The best check is to go to known pages -- this one is varying shades of soft blue and pure white in the writing areas

go to sites where faces are generally shown -- the UK daily

http://www.thesun.co.uk/

has a wide variety of faces

Periodically i scan in a known value -- in this case i scan a photofinisher's envelope -- when the scan is done i compare what is on screen as to the original and i set the curves of my scanner accordingly

as Jim says you have no control over what settings are on other systems

I have friend that is colour blind and i use him to test my cd's - he thinks they are great

bottom line

look for known values and adjust as necessary

always please yourself -- you might have a slight bit of colour blindness ;)

ken

Posted

Hi Jan,

I too use the Spyder and Adobe98 profiles, and once I've got the photo's looking the way I like them, I convert them to low res SRGB.

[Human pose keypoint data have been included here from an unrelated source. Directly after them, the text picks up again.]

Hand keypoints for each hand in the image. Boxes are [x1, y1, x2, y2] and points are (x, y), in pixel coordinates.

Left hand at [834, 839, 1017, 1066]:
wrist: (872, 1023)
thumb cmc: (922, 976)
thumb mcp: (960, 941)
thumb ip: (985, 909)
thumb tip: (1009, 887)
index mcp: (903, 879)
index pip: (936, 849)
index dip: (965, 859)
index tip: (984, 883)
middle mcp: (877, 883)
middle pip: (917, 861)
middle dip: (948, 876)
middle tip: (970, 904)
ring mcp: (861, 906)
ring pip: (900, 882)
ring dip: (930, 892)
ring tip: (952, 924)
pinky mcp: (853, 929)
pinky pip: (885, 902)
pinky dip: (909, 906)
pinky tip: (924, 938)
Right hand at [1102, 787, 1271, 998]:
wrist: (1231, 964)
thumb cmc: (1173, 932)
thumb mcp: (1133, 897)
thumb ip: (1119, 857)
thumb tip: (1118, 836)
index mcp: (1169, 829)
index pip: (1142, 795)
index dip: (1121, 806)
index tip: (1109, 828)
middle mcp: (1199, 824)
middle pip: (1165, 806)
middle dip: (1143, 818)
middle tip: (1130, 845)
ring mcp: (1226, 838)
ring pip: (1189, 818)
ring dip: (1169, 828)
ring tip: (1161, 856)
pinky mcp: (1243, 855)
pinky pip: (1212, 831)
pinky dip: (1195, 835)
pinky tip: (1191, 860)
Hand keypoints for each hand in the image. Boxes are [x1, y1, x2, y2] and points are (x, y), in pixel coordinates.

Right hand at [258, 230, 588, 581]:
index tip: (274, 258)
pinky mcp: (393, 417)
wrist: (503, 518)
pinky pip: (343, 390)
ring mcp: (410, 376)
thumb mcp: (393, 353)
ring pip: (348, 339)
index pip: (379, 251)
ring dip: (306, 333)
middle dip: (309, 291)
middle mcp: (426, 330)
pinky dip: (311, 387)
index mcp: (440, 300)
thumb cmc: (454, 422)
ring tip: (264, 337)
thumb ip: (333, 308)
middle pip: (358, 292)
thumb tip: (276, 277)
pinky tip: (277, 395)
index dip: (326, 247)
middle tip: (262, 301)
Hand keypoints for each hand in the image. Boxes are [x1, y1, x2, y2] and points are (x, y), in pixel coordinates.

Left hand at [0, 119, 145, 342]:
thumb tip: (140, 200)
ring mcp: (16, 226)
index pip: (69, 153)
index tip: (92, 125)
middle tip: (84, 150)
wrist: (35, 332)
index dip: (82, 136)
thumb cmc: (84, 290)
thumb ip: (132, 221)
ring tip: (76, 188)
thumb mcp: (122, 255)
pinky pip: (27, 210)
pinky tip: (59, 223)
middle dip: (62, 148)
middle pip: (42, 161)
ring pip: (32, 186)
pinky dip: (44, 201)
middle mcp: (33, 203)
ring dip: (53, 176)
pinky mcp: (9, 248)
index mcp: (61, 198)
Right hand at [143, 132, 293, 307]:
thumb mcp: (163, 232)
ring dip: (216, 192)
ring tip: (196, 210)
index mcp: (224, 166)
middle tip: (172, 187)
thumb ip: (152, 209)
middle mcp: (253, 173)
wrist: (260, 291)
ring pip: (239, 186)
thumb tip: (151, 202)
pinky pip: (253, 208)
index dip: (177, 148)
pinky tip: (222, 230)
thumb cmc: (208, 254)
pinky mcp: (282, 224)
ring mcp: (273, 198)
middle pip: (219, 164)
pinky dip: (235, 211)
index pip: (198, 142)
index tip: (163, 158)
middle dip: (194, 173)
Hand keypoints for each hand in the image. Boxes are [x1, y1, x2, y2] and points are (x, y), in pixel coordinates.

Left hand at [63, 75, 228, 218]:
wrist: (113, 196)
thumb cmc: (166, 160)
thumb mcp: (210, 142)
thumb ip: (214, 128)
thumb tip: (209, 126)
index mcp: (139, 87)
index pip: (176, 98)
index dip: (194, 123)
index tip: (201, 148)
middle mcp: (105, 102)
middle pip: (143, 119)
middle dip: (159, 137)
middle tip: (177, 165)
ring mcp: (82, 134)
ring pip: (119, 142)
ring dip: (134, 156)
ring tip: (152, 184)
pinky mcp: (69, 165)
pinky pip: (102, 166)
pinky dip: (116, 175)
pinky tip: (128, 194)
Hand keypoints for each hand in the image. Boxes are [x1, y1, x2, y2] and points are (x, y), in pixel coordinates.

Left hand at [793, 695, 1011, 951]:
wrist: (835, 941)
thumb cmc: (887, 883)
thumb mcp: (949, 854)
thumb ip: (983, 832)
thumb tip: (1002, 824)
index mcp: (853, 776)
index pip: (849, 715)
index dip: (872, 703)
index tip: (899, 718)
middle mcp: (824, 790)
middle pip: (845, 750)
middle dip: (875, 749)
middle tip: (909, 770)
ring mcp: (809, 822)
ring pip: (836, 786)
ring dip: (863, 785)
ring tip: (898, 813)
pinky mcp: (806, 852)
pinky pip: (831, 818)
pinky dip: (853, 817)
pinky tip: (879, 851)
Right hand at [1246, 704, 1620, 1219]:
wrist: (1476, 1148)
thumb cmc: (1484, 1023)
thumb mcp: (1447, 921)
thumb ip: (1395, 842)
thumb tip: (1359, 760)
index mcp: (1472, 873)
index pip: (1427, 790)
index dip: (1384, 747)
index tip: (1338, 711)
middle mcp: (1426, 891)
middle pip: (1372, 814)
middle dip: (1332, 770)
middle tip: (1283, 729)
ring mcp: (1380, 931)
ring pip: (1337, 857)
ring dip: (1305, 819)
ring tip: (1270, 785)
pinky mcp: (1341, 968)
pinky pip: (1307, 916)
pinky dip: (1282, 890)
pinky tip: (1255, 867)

I have tried it with Adobe98 but the colours look too washed out on non calibrated monitors and TV's (I put my shows on to DVD's), with SRGB they look quite punchy... It's also worth doing this for websites

Hope this helps

George

Posted

In my experience all images intended for display on the web, over computer monitors, or using a digital projector, should be saved with the sRGB profile not the Adobe RGB 1998 or other profiles. The latter is a better profile for printing, but images in the Adobe profile will appear under-saturated (as another poster mentioned) when displayed on a monitor or a projector through software that doesn't use ICC profiles for colour management. I don't know whether PTE does ICC colour management or not, but even if it does, saving the images in sRGB won't hurt. Photoshop, for example, does ICC colour management, and you shouldn't see a difference between an sRGB version and an Adobe RGB version of the same file in that software (unless you use the "proof colors" control). But Internet Explorer doesn't do proper colour management, and Adobe RGB images displayed using IE will look much less satisfactory than would the same images saved with the sRGB profile.

Also in my experience, sRGB will look better than Adobe on a monitor in non-ICC-managed software, whether or not the monitor has been calibrated correctly.

In short, for digital audio-visual presentations, always use the sRGB colour profile for your images -- it won't hurt, and in some software it will help. In my experience anyway. Hope this helps.